Task goal.
Across all the entries, how many lines hold "Kamis"? Answer with that number and nothing else.

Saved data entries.
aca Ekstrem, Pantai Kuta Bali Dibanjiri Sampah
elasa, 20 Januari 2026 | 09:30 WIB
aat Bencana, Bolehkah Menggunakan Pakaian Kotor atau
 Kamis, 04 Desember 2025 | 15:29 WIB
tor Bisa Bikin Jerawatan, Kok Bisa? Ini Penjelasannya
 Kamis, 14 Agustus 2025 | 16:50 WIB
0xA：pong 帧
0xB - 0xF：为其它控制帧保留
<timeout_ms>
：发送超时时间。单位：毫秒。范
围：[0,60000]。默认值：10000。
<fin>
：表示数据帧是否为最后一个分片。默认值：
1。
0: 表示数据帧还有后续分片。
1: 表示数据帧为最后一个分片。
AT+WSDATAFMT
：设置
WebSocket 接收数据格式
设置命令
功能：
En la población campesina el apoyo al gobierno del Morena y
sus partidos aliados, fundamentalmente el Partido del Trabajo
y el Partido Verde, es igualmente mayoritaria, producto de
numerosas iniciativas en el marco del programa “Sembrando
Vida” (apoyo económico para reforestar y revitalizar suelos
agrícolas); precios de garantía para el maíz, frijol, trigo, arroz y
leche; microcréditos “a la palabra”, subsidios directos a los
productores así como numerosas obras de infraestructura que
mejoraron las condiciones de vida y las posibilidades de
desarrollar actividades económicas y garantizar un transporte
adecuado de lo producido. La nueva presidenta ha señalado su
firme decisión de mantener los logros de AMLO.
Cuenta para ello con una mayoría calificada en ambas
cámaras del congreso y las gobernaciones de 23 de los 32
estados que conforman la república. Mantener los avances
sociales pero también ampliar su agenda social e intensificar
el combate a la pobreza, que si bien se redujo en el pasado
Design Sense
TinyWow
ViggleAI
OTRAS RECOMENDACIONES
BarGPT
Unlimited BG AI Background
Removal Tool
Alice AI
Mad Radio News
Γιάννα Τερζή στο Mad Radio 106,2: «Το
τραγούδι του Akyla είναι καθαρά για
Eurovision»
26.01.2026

Response.
2